Brexit, il Regno Unito rivendica la vittoria nei negoziati
L'accordo
Il testo, 2000 pagine di dettagli tecnici da scrutinare riga per riga, è stato definito a Bruxelles dopo un anno di trattative fiume fra i team negoziali guidati da Michel Barnier e dal lord David Frost.
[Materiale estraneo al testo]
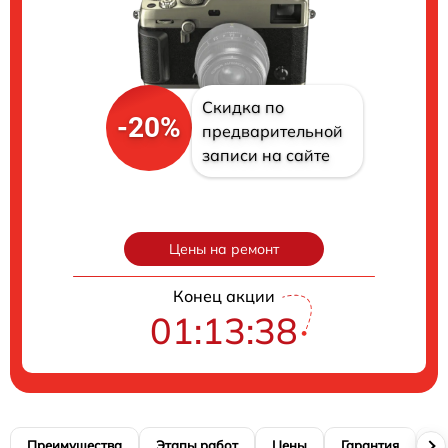
Скидка по
-20%
предварительной
записи на сайте
Цены на ремонт
Конец акции
01:13:38
Преимущества
Этапы работ
Цены
Гарантия
М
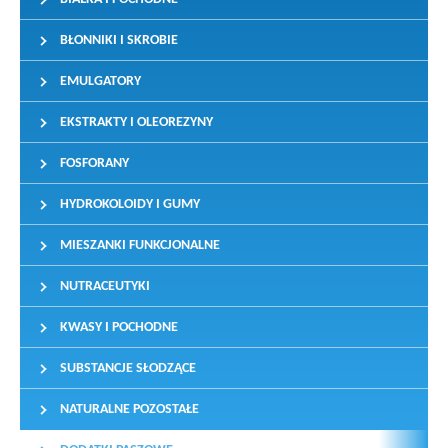
BŁONNIKI I SKROBIE
EMULGATORY
EKSTRAKTY I OLEOREZYNY
FOSFORANY
HYDROKOLOIDY I GUMY
MIESZANKI FUNKCJONALNE
NUTRACEUTYKI
KWASY I POCHODNE
SUBSTANCJE SŁODZĄCE
NATURALNE POZOSTAŁE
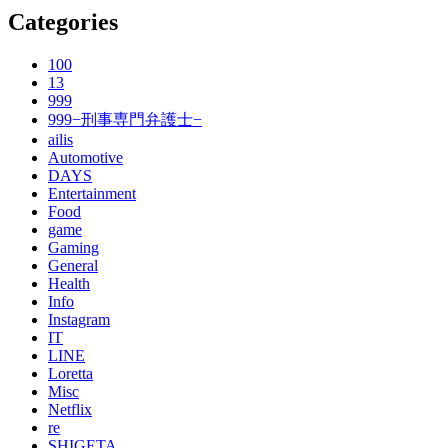
Categories
100
13
999
999−刑事専門弁護士−
ailis
Automotive
DAYS
Entertainment
Food
game
Gaming
General
Health
Info
Instagram
IT
LINE
Loretta
Misc
Netflix
re
SHIGETA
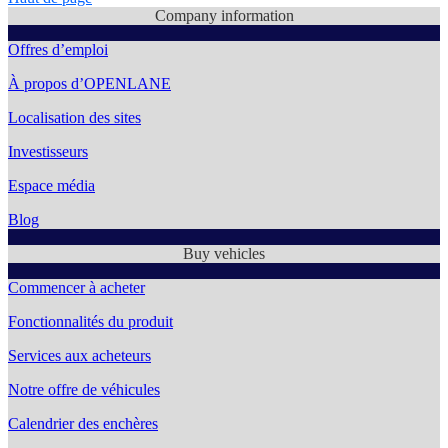
Company information
Offres d’emploi
À propos d’OPENLANE
Localisation des sites
Investisseurs
Espace média
Blog
Buy vehicles
Commencer à acheter
Fonctionnalités du produit
Services aux acheteurs
Notre offre de véhicules
Calendrier des enchères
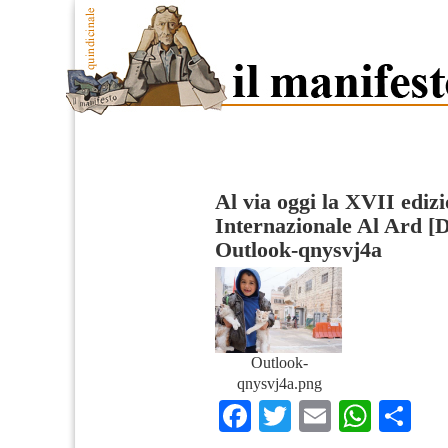
Al via oggi la XVII edizi
Internazionale Al Ard [
Outlook-qnysvj4a
Outlook-
qnysvj4a.png
Facebook
Twitter
Email
What
Co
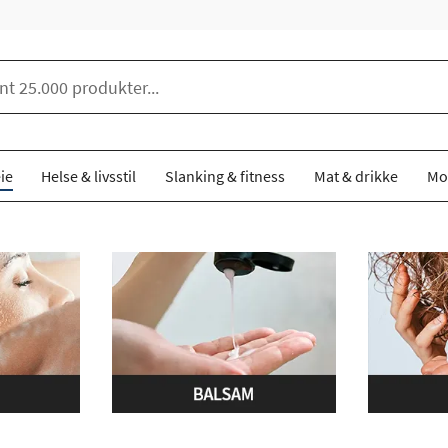
ie
Helse & livsstil
Slanking & fitness
Mat & drikke
Mo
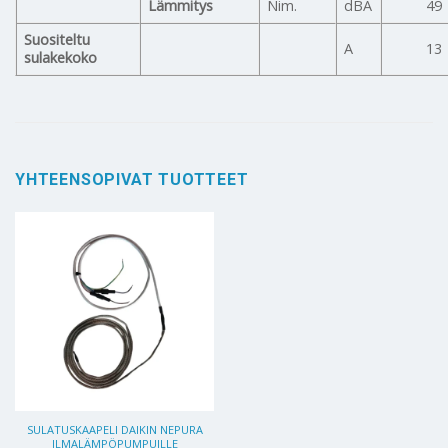
Lämmitys
Nim.
dBA
49
Suositeltu
A
13
sulakekoko
YHTEENSOPIVAT TUOTTEET
SULATUSKAAPELI DAIKIN NEPURA
ILMALÄMPÖPUMPUILLE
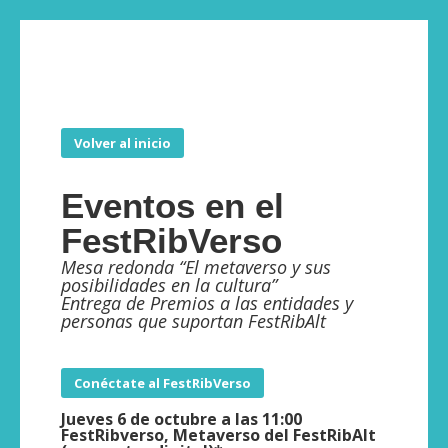
Volver al inicio
Eventos en el
FestRibVerso
Mesa redonda “El metaverso y sus
posibilidades en la cultura”
Entrega de Premios a las entidades y
personas que suportan FestRibAlt
Conéctate al FestRibVerso
Jueves 6 de octubre a las 11:00
FestRibverso, Metaverso del FestRibAlt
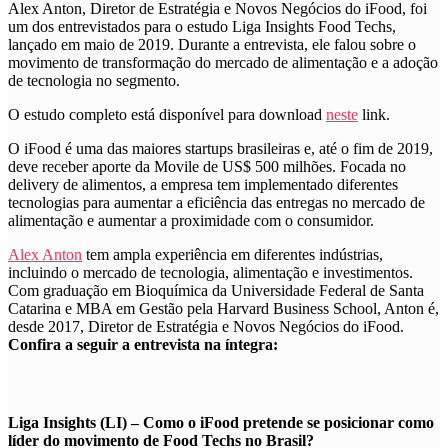
Alex Anton, Diretor de Estratégia e Novos Negócios do iFood, foi
um dos entrevistados para o estudo Liga Insights Food Techs,
lançado em maio de 2019. Durante a entrevista, ele falou sobre o
movimento de transformação do mercado de alimentação e a adoção
de tecnologia no segmento.
O estudo completo está disponível para download
neste
link.
O iFood é uma das maiores startups brasileiras e, até o fim de 2019,
deve receber aporte da Movile de US$ 500 milhões. Focada no
delivery de alimentos, a empresa tem implementado diferentes
tecnologias para aumentar a eficiência das entregas no mercado de
alimentação e aumentar a proximidade com o consumidor.
Alex Anton
tem ampla experiência em diferentes indústrias,
incluindo o mercado de tecnologia, alimentação e investimentos.
Com graduação em Bioquímica da Universidade Federal de Santa
Catarina e MBA em Gestão pela Harvard Business School, Anton é,
desde 2017, Diretor de Estratégia e Novos Negócios do iFood.
Confira a seguir a entrevista na íntegra:
Liga Insights (LI) – Como o iFood pretende se posicionar como
líder do movimento de Food Techs no Brasil?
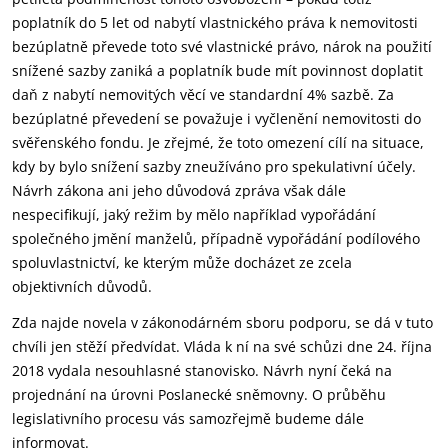
poplatník do 5 let od nabytí vlastnického práva k nemovitosti
bezúplatně převede toto své vlastnické právo, nárok na použití
snížené sazby zaniká a poplatník bude mít povinnost doplatit
daň z nabytí nemovitých věcí ve standardní 4% sazbě. Za
bezúplatné převedení se považuje i vyčlenění nemovitosti do
svěřenského fondu. Je zřejmé, že toto omezení cílí na situace,
kdy by bylo snížení sazby zneužíváno pro spekulativní účely.
Návrh zákona ani jeho důvodová zpráva však dále
nespecifikují, jaký režim by mělo například vypořádání
společného jmění manželů, případně vypořádání podílového
spoluvlastnictví, ke kterým může docházet ze zcela
objektivních důvodů.
Zda najde novela v zákonodárném sboru podporu, se dá v tuto
chvíli jen stěží předvídat. Vláda k ní na své schůzi dne 24. října
2018 vydala nesouhlasné stanovisko. Návrh nyní čeká na
projednání na úrovni Poslanecké sněmovny. O průběhu
legislativního procesu vás samozřejmě budeme dále
informovat.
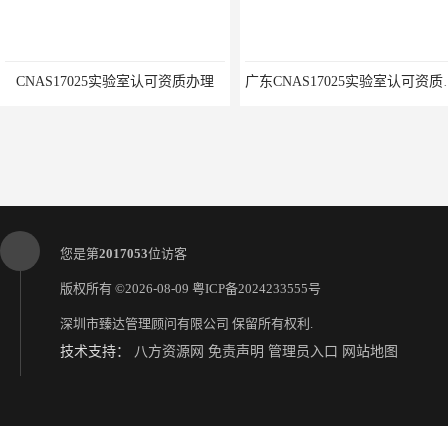
上一篇：
广州CMA认证咨询
下一篇：
实验室认证咨询
Development, desi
The deal is done. pic.twitter.com/zzhvxOSeWz
— Boris Johnson (@BorisJohnson) December 24, 2020
I contenuti
La quadratura del cerchio è avvenuta anche sui punti più controversi: dall'allineamento normativo del cosiddetto level playing field utile a scongiurare rischi di concorrenza sleale su temi come i diritti dei lavoratori, le tutele ambientali o gli aiuti di Stato; alla governance sui contenziosi futuri (con l'esclusione di qualsiasi ruolo della Corte di Giustizia Europea); sino al dossier della pesca, piccolo ma ostico. Punti definiti per lo più grazie a compromessi incrociati, a dispetto dei proclami di vittoria negoziale sbandierati ora dalle due parti (Londra in primis): come nel caso della pesca, risolto con conteggi «sgombro per sgombro», secondo fonti diplomatiche. Von der Leyen ha salutato la svolta «con soddisfazione e sollievo», ma non con gioia, di fronte a quello che resta un divorzio, seppure amichevole.
Le reazioni
Mentre ha parlato di un'intesa equilibrata, rispettosa degli interessi europei e che permette di lasciare ora «la Brexit alle spalle» rimanendo «partner». E toni simili sono venuti da Giuseppe Conte, da Angela Merkel, da Emmanuel Macron e da altri leader. Johnson, a cose fatte, ha da parte sua potuto alzare i pollici, rivendicando di aver mantenuto le promesse (non tutte in realtà), di aver restituito «la sovranità» e «il controllo» al Regno in uscita dal mercato unico e doganale e di aver rimesso «il destino» nazionale nelle mani del suo Paese. Un Paese che resta «amico e alleato» dei 27 dell'Ue, oltre che «principale mercato» del continente, ha rimarcato. Ma che, in attesa di chissà quali nuove opportunità globali, si prepara intanto ad affrontare «cambiamenti» inevitabili e - almeno nell'immediato, non ha potuto fare a meno di ammettere BoJo - non tutti indolore. Come ad esempio accadrà, fra tanti altri, con il tramonto definitivo della piena libertà di movimento a cavallo della Manica, con il ritorno dei visti, con un regime d'immigrazione più severo, con la rinuncia britannica agli scambi di studenti del programma Erasmus. Senza dimenticare i malumori interni al Regno: primi fra tutti quelli dei secessionisti scozzesi, la cui leader, Nicola Sturgeon, non ha perso tempo a rilanciare la propria sfida: «La Brexit - ha twittato - arriva contro la nostra volontà. È tempo che la Scozia diventi una nazione europea indipendente».